## PROBLEM TO SOLVE
Every line with "애플리케이션" in it should be copied from the data.

--- GIVEN ENTRIES Enclosed Below ---

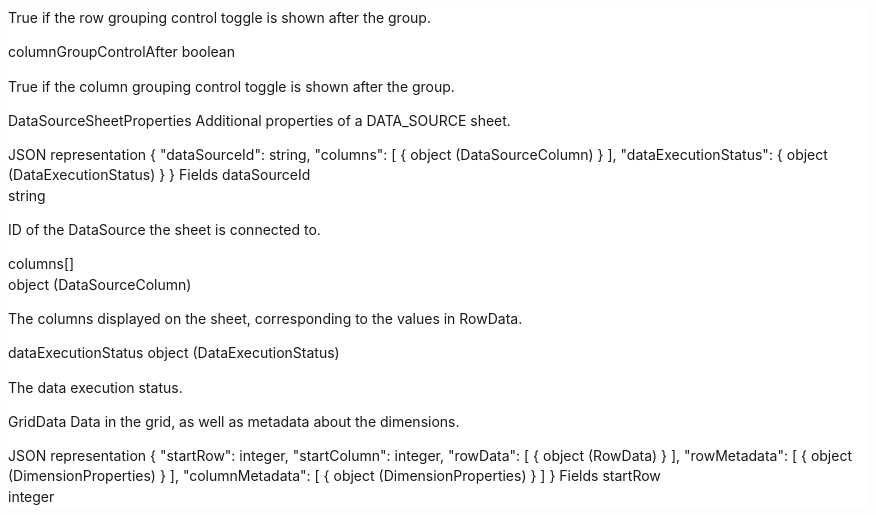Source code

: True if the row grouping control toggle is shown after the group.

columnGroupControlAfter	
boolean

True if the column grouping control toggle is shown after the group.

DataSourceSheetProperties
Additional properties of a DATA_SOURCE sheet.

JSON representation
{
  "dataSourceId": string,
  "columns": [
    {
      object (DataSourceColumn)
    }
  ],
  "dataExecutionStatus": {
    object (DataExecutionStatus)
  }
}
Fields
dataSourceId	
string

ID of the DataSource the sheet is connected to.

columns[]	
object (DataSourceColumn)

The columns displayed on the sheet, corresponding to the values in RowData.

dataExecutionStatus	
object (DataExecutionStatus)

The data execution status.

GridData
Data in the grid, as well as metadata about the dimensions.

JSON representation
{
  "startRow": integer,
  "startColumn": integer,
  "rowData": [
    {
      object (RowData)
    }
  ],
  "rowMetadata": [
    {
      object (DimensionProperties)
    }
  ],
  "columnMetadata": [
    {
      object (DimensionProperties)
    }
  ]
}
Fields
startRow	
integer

--- End of Enclosed GIVEN ENTRIES ---
--- GIVEN ENTRIES Enclosed Below ---

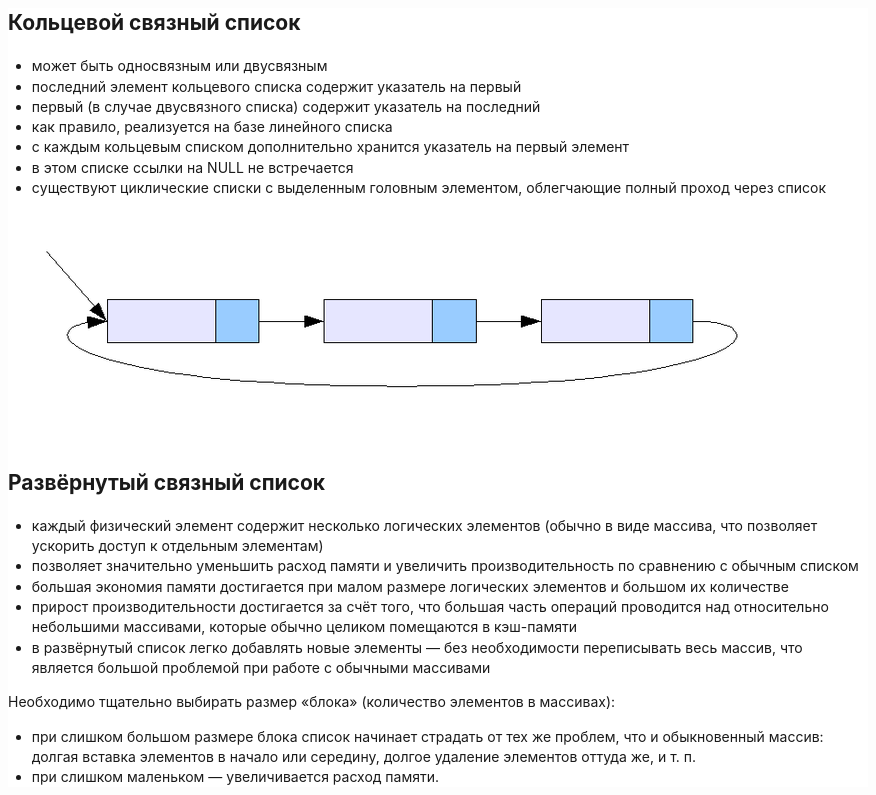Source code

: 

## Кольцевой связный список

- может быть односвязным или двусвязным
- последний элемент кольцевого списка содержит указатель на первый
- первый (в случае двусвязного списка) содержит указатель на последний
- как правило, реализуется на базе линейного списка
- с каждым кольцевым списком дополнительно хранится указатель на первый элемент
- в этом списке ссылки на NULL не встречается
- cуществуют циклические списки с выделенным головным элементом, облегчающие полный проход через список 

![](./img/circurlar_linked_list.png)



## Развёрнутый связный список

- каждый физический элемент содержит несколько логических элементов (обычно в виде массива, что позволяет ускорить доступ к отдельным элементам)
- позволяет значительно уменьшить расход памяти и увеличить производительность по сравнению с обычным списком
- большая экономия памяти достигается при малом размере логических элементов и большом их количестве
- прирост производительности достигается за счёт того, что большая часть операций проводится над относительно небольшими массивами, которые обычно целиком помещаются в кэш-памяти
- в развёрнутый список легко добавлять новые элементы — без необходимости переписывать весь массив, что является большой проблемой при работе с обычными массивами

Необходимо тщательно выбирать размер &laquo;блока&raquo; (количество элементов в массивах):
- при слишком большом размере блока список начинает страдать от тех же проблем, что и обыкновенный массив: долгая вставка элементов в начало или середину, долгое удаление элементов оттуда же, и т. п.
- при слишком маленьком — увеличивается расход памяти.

--- End of Enclosed GIVEN ENTRIES ---
--- GIVEN ENTRIES Enclosed Below ---

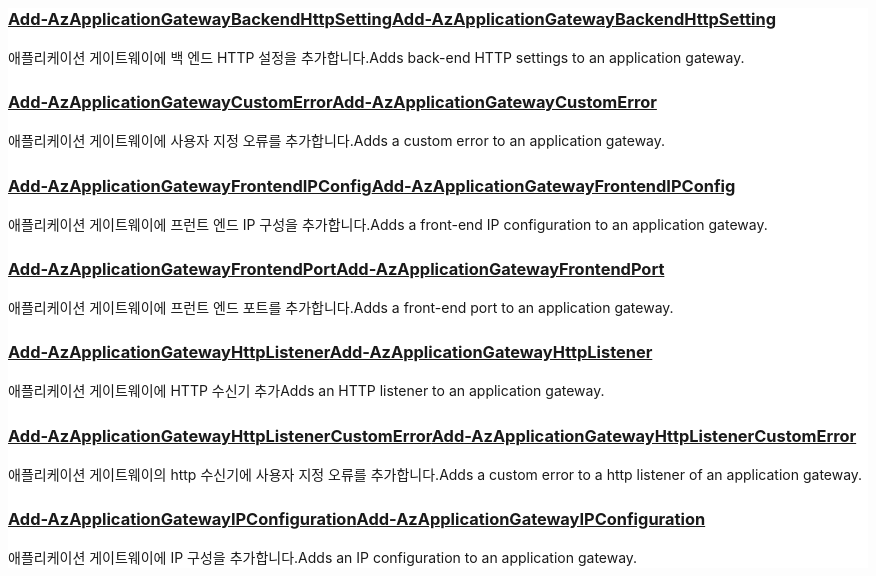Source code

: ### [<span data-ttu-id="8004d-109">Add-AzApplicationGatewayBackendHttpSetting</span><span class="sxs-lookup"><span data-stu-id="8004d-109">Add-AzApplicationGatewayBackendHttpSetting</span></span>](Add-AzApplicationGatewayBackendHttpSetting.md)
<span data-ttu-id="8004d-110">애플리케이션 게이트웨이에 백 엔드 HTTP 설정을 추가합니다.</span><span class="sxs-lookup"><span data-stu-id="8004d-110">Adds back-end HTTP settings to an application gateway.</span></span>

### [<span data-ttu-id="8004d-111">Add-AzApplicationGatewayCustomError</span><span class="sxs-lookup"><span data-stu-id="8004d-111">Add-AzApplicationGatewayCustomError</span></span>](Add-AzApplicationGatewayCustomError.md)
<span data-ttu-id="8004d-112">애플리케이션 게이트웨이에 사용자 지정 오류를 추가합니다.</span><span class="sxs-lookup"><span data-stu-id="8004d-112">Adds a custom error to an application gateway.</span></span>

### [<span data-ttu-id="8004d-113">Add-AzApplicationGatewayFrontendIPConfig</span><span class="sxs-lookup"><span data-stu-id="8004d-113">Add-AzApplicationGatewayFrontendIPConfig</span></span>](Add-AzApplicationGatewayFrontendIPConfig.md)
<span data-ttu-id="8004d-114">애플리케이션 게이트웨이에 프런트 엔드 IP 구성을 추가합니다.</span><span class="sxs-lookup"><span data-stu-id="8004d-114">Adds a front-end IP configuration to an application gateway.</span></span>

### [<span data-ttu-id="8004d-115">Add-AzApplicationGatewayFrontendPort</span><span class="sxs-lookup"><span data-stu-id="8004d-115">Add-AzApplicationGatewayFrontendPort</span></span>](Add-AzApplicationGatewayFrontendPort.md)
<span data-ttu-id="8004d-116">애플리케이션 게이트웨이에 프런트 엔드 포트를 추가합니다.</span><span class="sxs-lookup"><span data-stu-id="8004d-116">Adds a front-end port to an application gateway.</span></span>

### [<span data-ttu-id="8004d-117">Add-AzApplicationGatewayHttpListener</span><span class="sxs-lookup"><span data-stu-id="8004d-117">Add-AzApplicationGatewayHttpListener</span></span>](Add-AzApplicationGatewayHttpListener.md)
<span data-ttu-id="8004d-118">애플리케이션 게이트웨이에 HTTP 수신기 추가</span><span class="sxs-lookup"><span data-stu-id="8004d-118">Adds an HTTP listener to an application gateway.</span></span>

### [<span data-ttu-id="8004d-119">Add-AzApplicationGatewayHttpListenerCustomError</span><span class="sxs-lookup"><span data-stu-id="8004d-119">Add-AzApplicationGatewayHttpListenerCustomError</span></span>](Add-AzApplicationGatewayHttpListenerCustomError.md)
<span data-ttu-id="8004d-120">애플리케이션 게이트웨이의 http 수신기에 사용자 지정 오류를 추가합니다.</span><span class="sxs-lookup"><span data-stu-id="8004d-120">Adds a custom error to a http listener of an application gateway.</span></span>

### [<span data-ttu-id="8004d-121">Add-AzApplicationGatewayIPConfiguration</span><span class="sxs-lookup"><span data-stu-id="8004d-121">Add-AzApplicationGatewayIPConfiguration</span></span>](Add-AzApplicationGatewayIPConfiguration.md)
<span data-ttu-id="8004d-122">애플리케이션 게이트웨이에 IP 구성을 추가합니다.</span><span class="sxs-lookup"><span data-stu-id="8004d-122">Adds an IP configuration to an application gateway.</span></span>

--- End of Enclosed GIVEN ENTRIES ---

## EXERCISE OUTPUT
<span data-ttu-id="8004d-110">애플리케이션 게이트웨이에 백 엔드 HTTP 설정을 추가합니다.</span><span class="sxs-lookup"><span data-stu-id="8004d-110">Adds back-end HTTP settings to an application gateway.</span></span>
<span data-ttu-id="8004d-112">애플리케이션 게이트웨이에 사용자 지정 오류를 추가합니다.</span><span class="sxs-lookup"><span data-stu-id="8004d-112">Adds a custom error to an application gateway.</span></span>
<span data-ttu-id="8004d-114">애플리케이션 게이트웨이에 프런트 엔드 IP 구성을 추가합니다.</span><span class="sxs-lookup"><span data-stu-id="8004d-114">Adds a front-end IP configuration to an application gateway.</span></span>
<span data-ttu-id="8004d-116">애플리케이션 게이트웨이에 프런트 엔드 포트를 추가합니다.</span><span class="sxs-lookup"><span data-stu-id="8004d-116">Adds a front-end port to an application gateway.</span></span>
<span data-ttu-id="8004d-118">애플리케이션 게이트웨이에 HTTP 수신기 추가</span><span class="sxs-lookup"><span data-stu-id="8004d-118">Adds an HTTP listener to an application gateway.</span></span>
<span data-ttu-id="8004d-120">애플리케이션 게이트웨이의 http 수신기에 사용자 지정 오류를 추가합니다.</span><span class="sxs-lookup"><span data-stu-id="8004d-120">Adds a custom error to a http listener of an application gateway.</span></span>
<span data-ttu-id="8004d-122">애플리케이션 게이트웨이에 IP 구성을 추가합니다.</span><span class="sxs-lookup"><span data-stu-id="8004d-122">Adds an IP configuration to an application gateway.</span></span>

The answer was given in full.